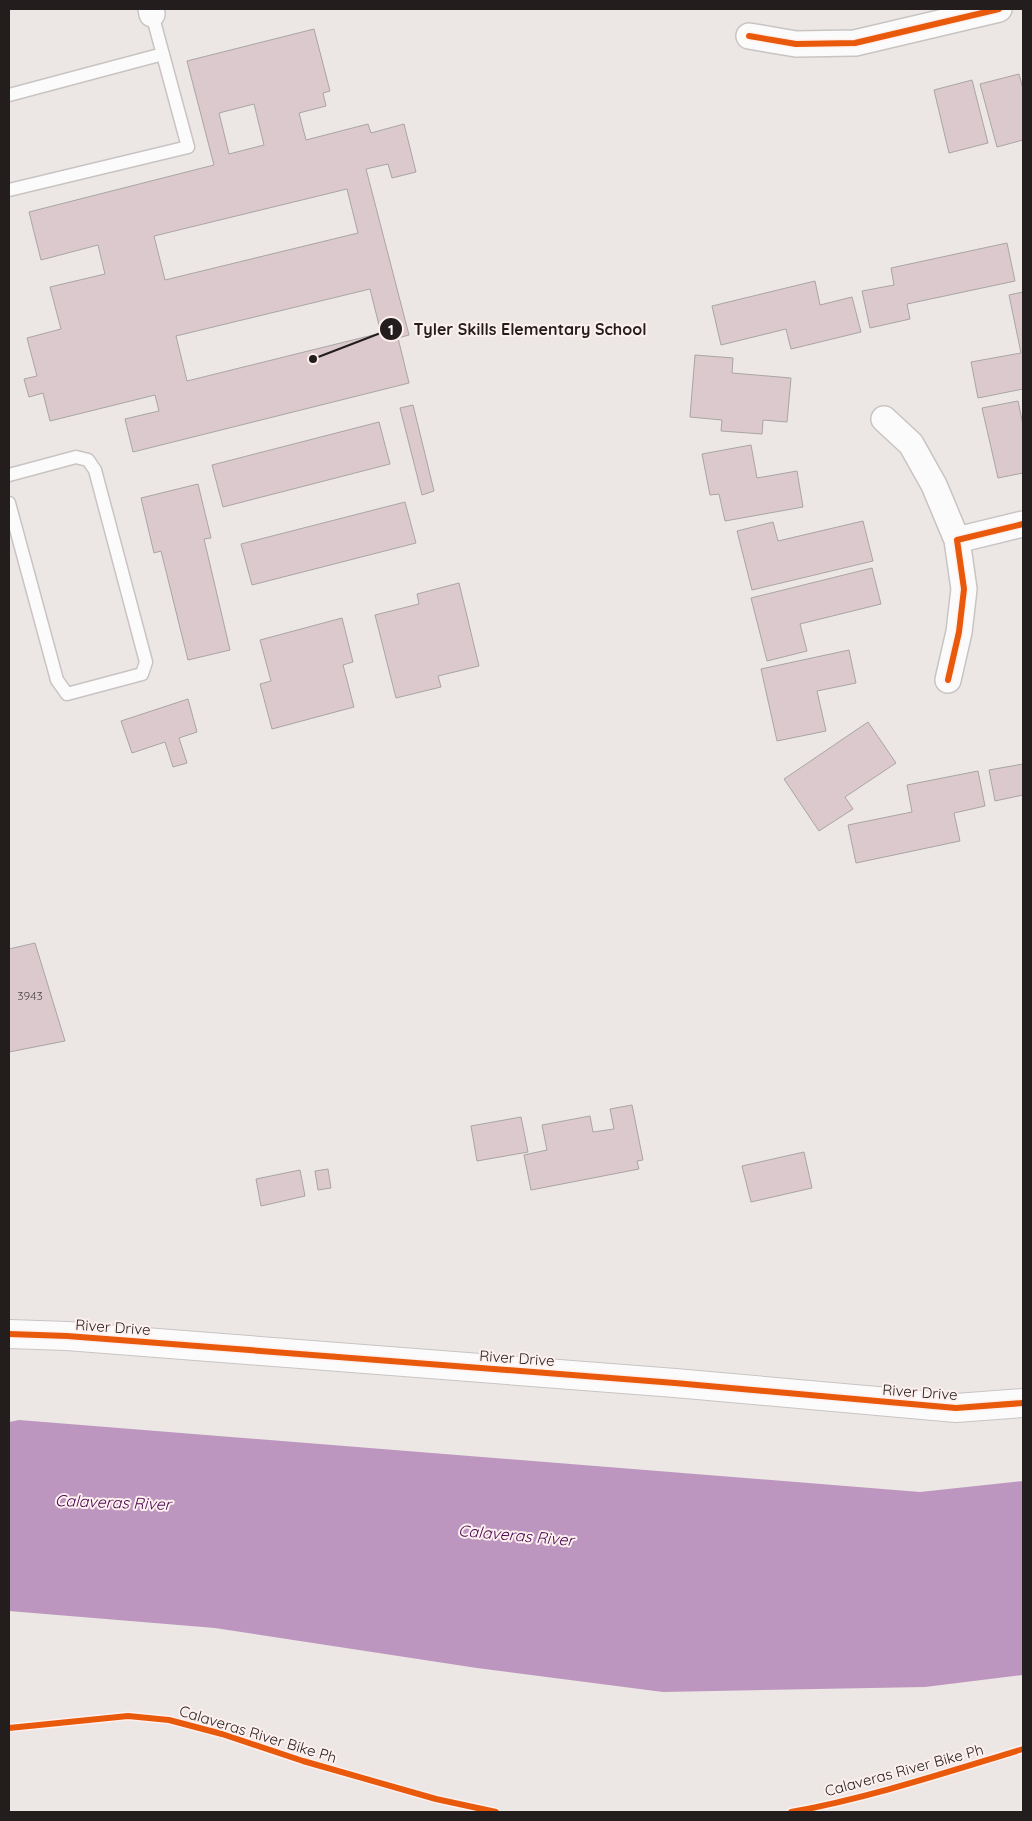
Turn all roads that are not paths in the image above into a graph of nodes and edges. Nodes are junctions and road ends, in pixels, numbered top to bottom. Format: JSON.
{"nodes":[{"id":1,"x":999,"y":9,"type":"edge"},
{"id":2,"x":151,"y":11,"type":"edge"},
{"id":3,"x":749,"y":36,"type":"dead end"},
{"id":4,"x":163,"y":54,"type":"junction"},
{"id":5,"x":9,"y":95,"type":"edge"},
{"id":6,"x":9,"y":190,"type":"edge"},
{"id":7,"x":884,"y":419,"type":"dead end"},
{"id":8,"x":9,"y":475,"type":"edge"},
{"id":9,"x":9,"y":503,"type":"edge"},
{"id":10,"x":1023,"y":524,"type":"edge"},
{"id":11,"x":957,"y":540,"type":"junction"},
{"id":12,"x":948,"y":680,"type":"dead end"},
{"id":13,"x":9,"y":1334,"type":"edge"},
{"id":14,"x":1023,"y":1403,"type":"edge"}],
"edges":[{"from":1,"to":3,"type":"street"},
{"from":2,"to":4,"type":"lane"},
{"from":4,"to":5,"type":"lane"},
{"from":4,"to":6,"type":"lane"},
{"from":7,"to":11,"type":"street"},
{"from":8,"to":9,"type":"lane"},
{"from":10,"to":11,"type":"street"},
{"from":11,"to":12,"type":"street"},
{"from":13,"to":14,"type":"street","name":"River Drive"}]}
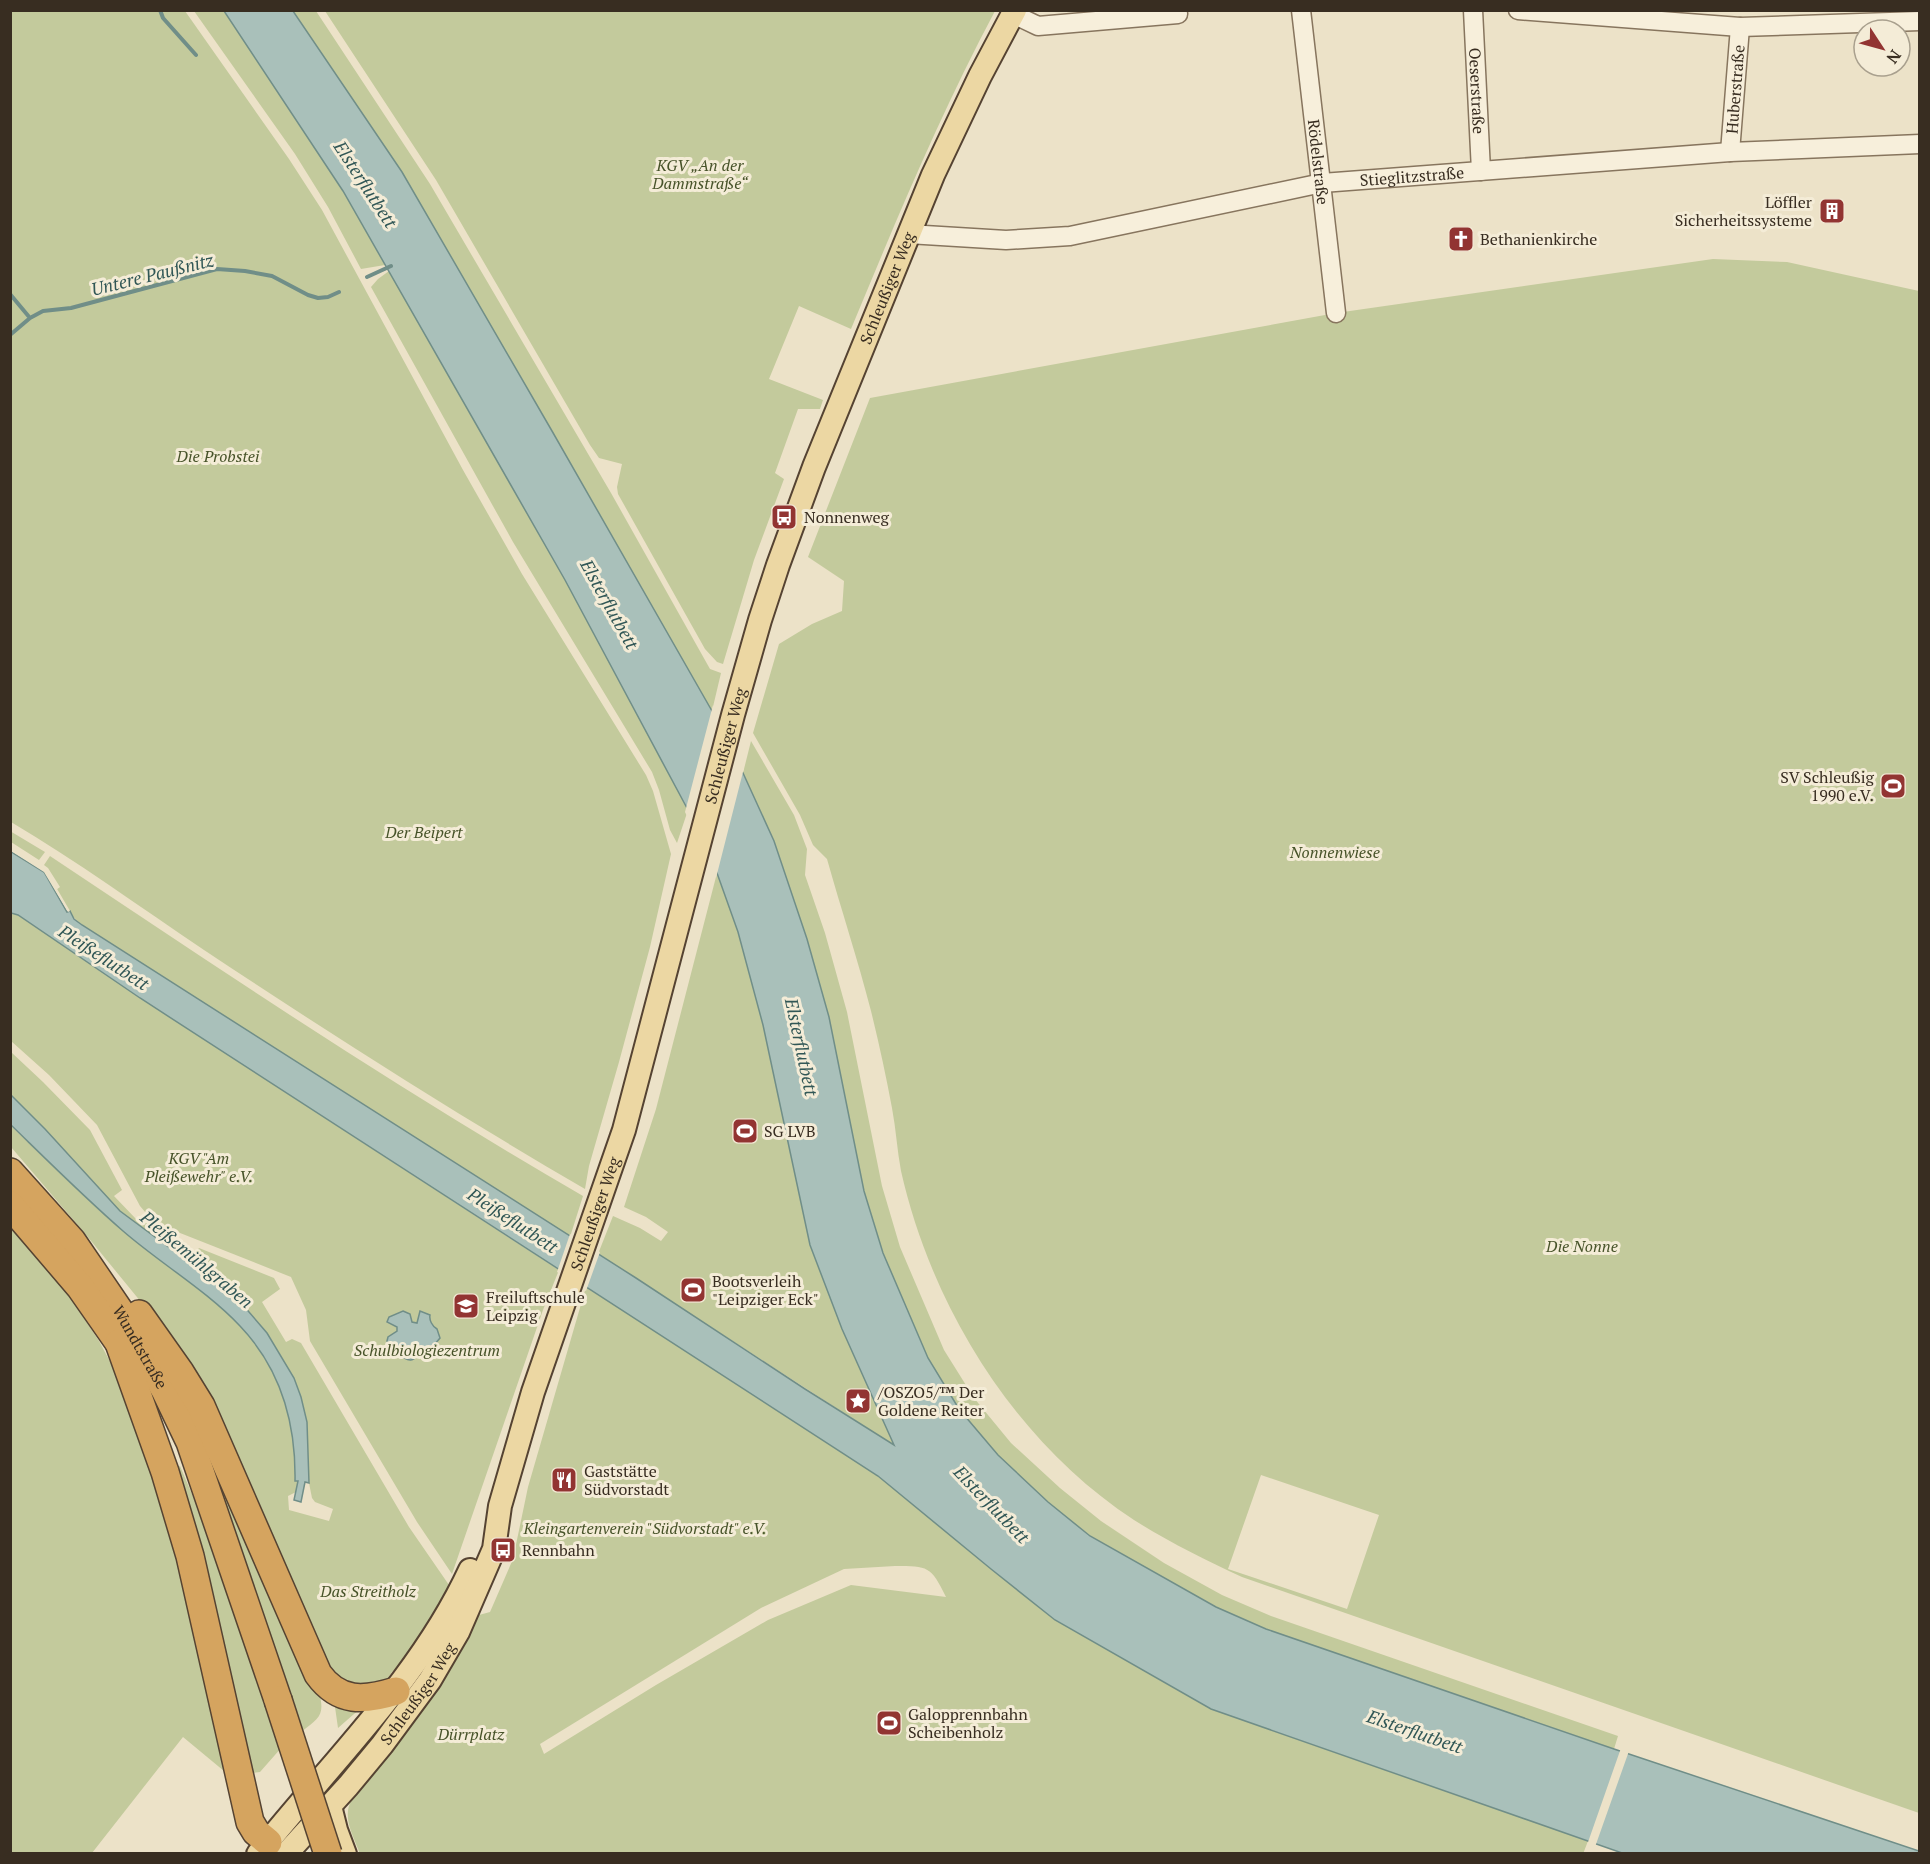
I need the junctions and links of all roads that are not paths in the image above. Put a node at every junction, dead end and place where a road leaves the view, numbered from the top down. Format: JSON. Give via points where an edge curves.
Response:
{"nodes":[{"id":1,"x":1177,"y":10,"type":"edge"},
{"id":2,"x":1301,"y":10,"type":"edge"},
{"id":3,"x":1473,"y":10,"type":"edge"},
{"id":4,"x":1518,"y":10,"type":"edge"},
{"id":5,"x":1014,"y":12,"type":"edge"},
{"id":6,"x":1121,"y":15,"type":"edge"},
{"id":7,"x":1920,"y":21,"type":"edge"},
{"id":8,"x":1740,"y":27,"type":"junction"},
{"id":9,"x":1920,"y":144,"type":"edge"},
{"id":10,"x":1730,"y":152,"type":"junction"},
{"id":11,"x":1480,"y":171,"type":"junction"},
{"id":12,"x":1322,"y":183,"type":"junction"},
{"id":13,"x":908,"y":234,"type":"junction"},
{"id":14,"x":1336,"y":313,"type":"dead end"},
{"id":15,"x":10,"y":1172,"type":"edge"},
{"id":16,"x":10,"y":1205,"type":"edge"},
{"id":17,"x":72,"y":1241,"type":"junction"},
{"id":18,"x":119,"y":1343,"type":"junction"},
{"id":19,"x":500,"y":1506,"type":"junction"},
{"id":20,"x":226,"y":1548,"type":"junction"},
{"id":21,"x":396,"y":1690,"type":"junction"},
{"id":22,"x":330,"y":1806,"type":"junction"},
{"id":23,"x":273,"y":1851,"type":"edge"},
{"id":24,"x":328,"y":1854,"type":"edge"},
{"id":25,"x":345,"y":1854,"type":"edge"}],
"edges":[{"from":1,"to":6,"type":"street","via":[[1178,14]]},
{"from":2,"to":12,"type":"street","name":"Rödelstraße"},
{"from":3,"to":11,"type":"street","name":"Oeserstraße"},
{"from":4,"to":8,"type":"street"},
{"from":5,"to":6,"type":"street","via":[[1038,26]]},
{"from":5,"to":13,"type":"main road","name":"Schleußiger Weg","via":[[971,95]]},
{"from":7,"to":8,"type":"street"},
{"from":8,"to":10,"type":"street","name":"Huberstraße"},
{"from":9,"to":10,"type":"street","name":"Stieglitzstraße"},
{"from":10,"to":11,"type":"street","name":"Stieglitzstraße"},
{"from":11,"to":12,"type":"street","name":"Stieglitzstraße"},
{"from":12,"to":13,"type":"street","name":"Stieglitzstraße","via":[[1070,236],[1006,240]]},
{"from":12,"to":14,"type":"street","name":"Rödelstraße"},
{"from":13,"to":19,"type":"main road","name":"Schleußiger Weg","via":[[818,458],[760,620],[624,1130],[533,1392]]},
{"from":15,"to":17,"type":"highway","name":"Wundtstraße"},
{"from":16,"to":18,"type":"highway","name":"Wundtstraße","via":[[58,1258]]},
{"from":17,"to":20,"type":"highway","name":"Wundtstraße","via":[[119,1310],[165,1390],[190,1442]]},
{"from":17,"to":21,"type":"highway","via":[[132,1305],[201,1406],[318,1674],[329,1688],[347,1697]]},
{"from":18,"to":20,"type":"highway","name":"Wundtstraße","via":[[178,1448]]},
{"from":18,"to":23,"type":"highway","via":[[190,1556],[250,1822]]},
{"from":19,"to":21,"type":"main road","name":"Schleußiger Weg","via":[[459,1594]]},
{"from":19,"to":22,"type":"main road","name":"Schleußiger Weg","via":[[494,1549],[454,1640],[401,1720]]},
{"from":20,"to":24,"type":"highway","name":"Wundtstraße","bridge":true},
{"from":21,"to":23,"type":"main road","name":"Schleußiger Weg"},
{"from":22,"to":23,"type":"main road","name":"Schleußiger Weg"},
{"from":22,"to":25,"type":"main road"}]}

[What is needed]: Copy out each line of the listing that contains the word "edges".

[Exercise solution]:
Turn all roads that are not paths in the image above into a graph of nodes and edges. Nodes are junctions and road ends, in pixels, numbered top to bottom. Format: JSON.
"edges":[{"from":1,"to":3,"type":"street"},
"edges":[{"from":1,"to":6,"type":"street","via":[[1178,14]]},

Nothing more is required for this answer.